▸ **JOB ITEM**:
Please restate word for word the lines from the top of the entries through the line that contains "X015883Y007879D03*", and do not include any pictures.

▸ **DATA PROVIDED**:
· · · ·
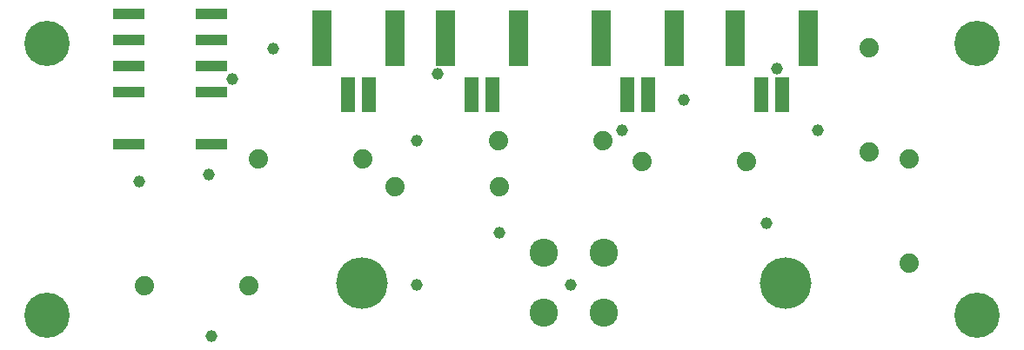
<source format=gts>
G75*
G70*
%OFA0B0*%
%FSLAX24Y24*%
%IPPOS*%
%LPD*%
%AMOC8*
5,1,8,0,0,1.08239X$1,22.5*
%
%ADD10C,0.1734*%
%ADD11R,0.0552X0.1340*%
%ADD12R,0.0749X0.2167*%
%ADD13C,0.0740*%
%ADD14C,0.1080*%
%ADD15C,0.1980*%
%ADD16R,0.1202X0.0434*%
%ADD17C,0.0456*%
D10*
X002552Y002946D03*
X002552Y013379D03*
X038182Y013379D03*
X038182Y002946D03*
D11*
X030713Y011426D03*
X029926Y011426D03*
X025583Y011426D03*
X024796Y011426D03*
X019607Y011426D03*
X018820Y011426D03*
X014871Y011426D03*
X014083Y011426D03*
D12*
X013079Y013584D03*
X015875Y013584D03*
X017816Y013584D03*
X020611Y013584D03*
X023792Y013584D03*
X026587Y013584D03*
X028922Y013584D03*
X031717Y013584D03*
D13*
X034048Y013214D03*
X023843Y009639D03*
X025355Y008852D03*
X029355Y008852D03*
X034048Y009214D03*
X035599Y008954D03*
X035599Y004954D03*
X019883Y007879D03*
X015883Y007879D03*
X014666Y008954D03*
X010666Y008954D03*
X019843Y009639D03*
X010272Y004068D03*
X006272Y004068D03*
D14*
X021575Y003028D03*
X023875Y003028D03*
X023875Y005328D03*
X021575Y005328D03*
D15*
X014615Y004178D03*
X030835Y004178D03*
D16*
X008861Y009501D03*
X005692Y009501D03*
X005692Y011501D03*
X005692Y012501D03*
X005692Y013501D03*
X005692Y014501D03*
X008861Y014501D03*
X008861Y013501D03*
X008861Y012501D03*
X008861Y011501D03*
D17*
X009638Y012001D03*
X011213Y013182D03*
X017512Y012222D03*
X024599Y010033D03*
X026961Y011214D03*
X030505Y012395D03*
X032079Y010033D03*
X030111Y006489D03*
X022631Y004127D03*
X019875Y006096D03*
X016725Y004127D03*
X008851Y002159D03*
X006095Y008064D03*
X008753Y008360D03*
X016725Y009639D03*
M02*

</source>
· · · ·
▸ **THE COMPLETED TASK**:
<source format=gts>
G75*
G70*
%OFA0B0*%
%FSLAX24Y24*%
%IPPOS*%
%LPD*%
%AMOC8*
5,1,8,0,0,1.08239X$1,22.5*
%
%ADD10C,0.1734*%
%ADD11R,0.0552X0.1340*%
%ADD12R,0.0749X0.2167*%
%ADD13C,0.0740*%
%ADD14C,0.1080*%
%ADD15C,0.1980*%
%ADD16R,0.1202X0.0434*%
%ADD17C,0.0456*%
D10*
X002552Y002946D03*
X002552Y013379D03*
X038182Y013379D03*
X038182Y002946D03*
D11*
X030713Y011426D03*
X029926Y011426D03*
X025583Y011426D03*
X024796Y011426D03*
X019607Y011426D03*
X018820Y011426D03*
X014871Y011426D03*
X014083Y011426D03*
D12*
X013079Y013584D03*
X015875Y013584D03*
X017816Y013584D03*
X020611Y013584D03*
X023792Y013584D03*
X026587Y013584D03*
X028922Y013584D03*
X031717Y013584D03*
D13*
X034048Y013214D03*
X023843Y009639D03*
X025355Y008852D03*
X029355Y008852D03*
X034048Y009214D03*
X035599Y008954D03*
X035599Y004954D03*
X019883Y007879D03*
X015883Y007879D03*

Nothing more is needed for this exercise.